Con los abuelos y mayores olvidados de nuestra Diócesis de Cádiz y Ceuta, quisiéramos compartir en esta Jornada dos cosas. La primera, el convencimiento de que existe la posibilidad de resistirse a la mordedura del olvido, y es no dejar nunca de amar. Quien sigue amando, a pesar de las dificultades, a pesar de no recibir amor, sigue vivo, libre, humano. La segunda y más importante ventura: no estáis solos, no estamos solos. La soledad absoluta no existe. Tampoco el olvido absoluto.
En medio de todos los tipos de olvido que existen, hay uno que nunca se ha dado, ni se da, ni puede llegar a darse nunca: el olvido divino.
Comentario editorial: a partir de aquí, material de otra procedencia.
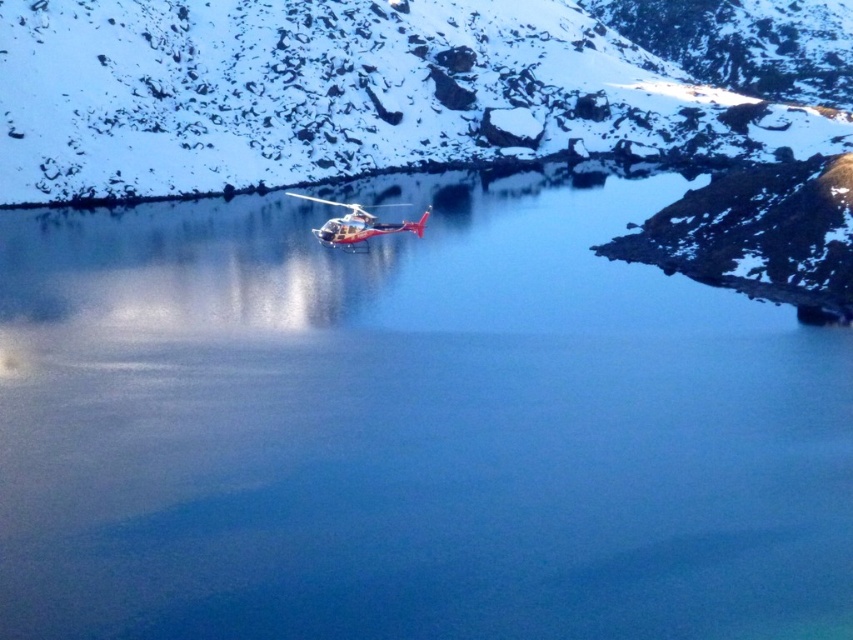
Question: Is matte white mountain at center below metallic silver helicopter at center?

Choices:
 (A) yes
 (B) no

Answer: (B)

Question: Does matte white mountain at center come behind metallic silver helicopter at center?

Choices:
 (A) no
 (B) yes

Answer: (A)

Question: Which point is farther to the camera?

Choices:
 (A) (56, 8)
 (B) (404, 204)

Answer: (A)

Question: Does matte white mountain at center appear under metallic silver helicopter at center?

Choices:
 (A) no
 (B) yes

Answer: (A)

Question: Which point appears farthest from the camera in this image?

Choices:
 (A) (369, 220)
 (B) (439, 54)

Answer: (B)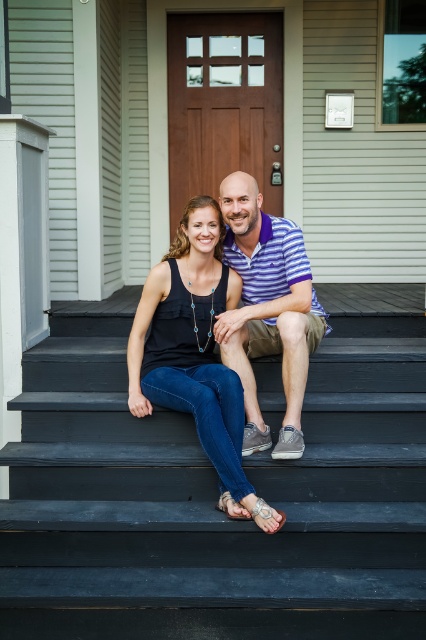
Question: Does smooth black stairs at center have a smaller size compared to matte black tank top at center?

Choices:
 (A) no
 (B) yes

Answer: (A)

Question: Which object is the farthest from the matte black tank top at center?

Choices:
 (A) striped cotton polo shirt at center
 (B) smooth black stairs at center

Answer: (B)

Question: Observing the image, what is the correct spatial positioning of smooth black stairs at center in reference to striped cotton polo shirt at center?

Choices:
 (A) below
 (B) above

Answer: (A)

Question: Estimate the real-world distances between objects in this image. Which object is closer to the matte black tank top at center?

Choices:
 (A) smooth black stairs at center
 (B) striped cotton polo shirt at center

Answer: (B)

Question: Can you confirm if smooth black stairs at center is thinner than matte black tank top at center?

Choices:
 (A) yes
 (B) no

Answer: (B)

Question: Estimate the real-world distances between objects in this image. Which object is closer to the smooth black stairs at center?

Choices:
 (A) striped cotton polo shirt at center
 (B) matte black tank top at center

Answer: (B)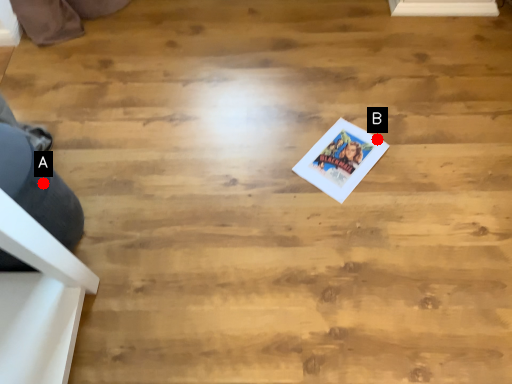
Question: Two points are circled on the image, labeled by A and B beside each circle. Which point is farther to the camera?

Choices:
 (A) A is further
 (B) B is further

Answer: (B)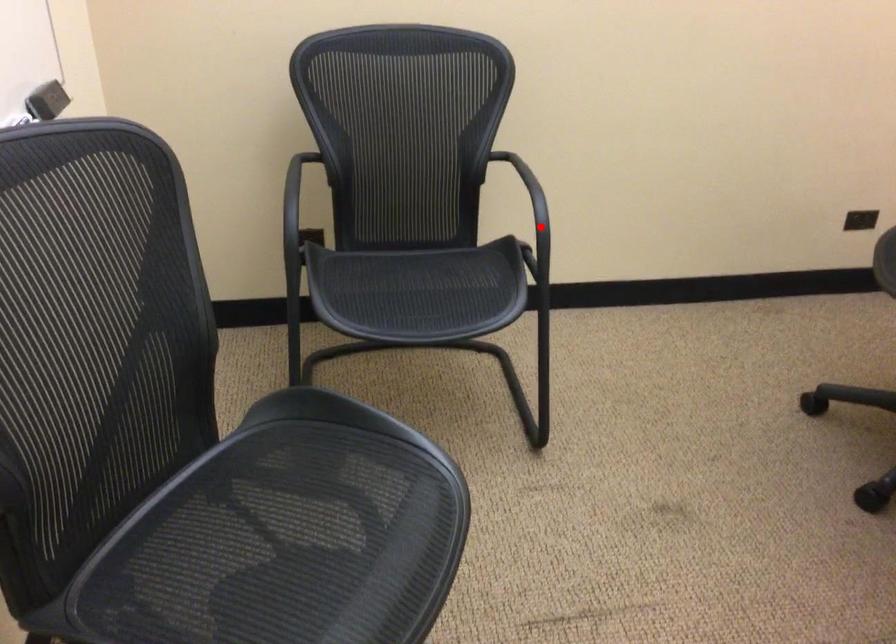
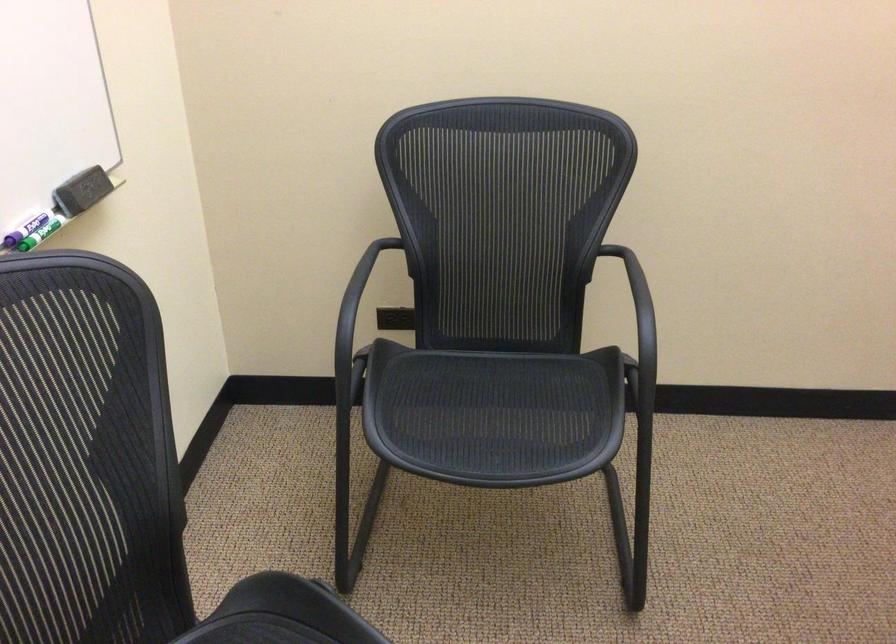
Question: I am providing you with two images of the same scene from different viewpoints. In image1, a red point is highlighted. Considering the same 3D point in image2, which of the following is correct?

Choices:
 (A) It is closer
 (B) It is farther

Answer: (A)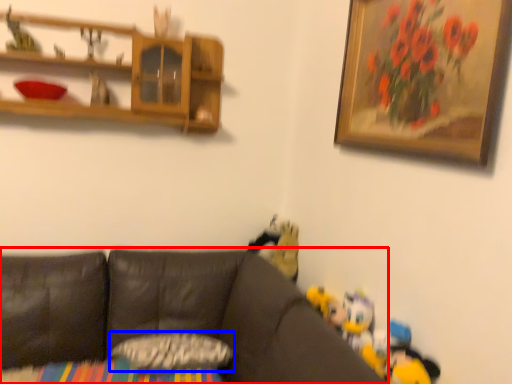
Question: Among these objects, which one is nearest to the camera, studio couch (highlighted by a red box) or pillow (highlighted by a blue box)?

Choices:
 (A) studio couch
 (B) pillow

Answer: (A)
Porque la promesa «YO NO TE OLVIDARÉ» está hecha por el mismo Amor. Necesitamos recordarla cuando el velo del olvido quiere cubrirnos. Es Dios mismo el que la hizo y la sigue haciendo a cada hombre y mujer. Profundizar en esta fidelidad infinita cambia la mirada de todo, impregna de luz, nos saca de la resignación. Nos aleja de caer en el peor de los olvidos, el de olvidar al Padre.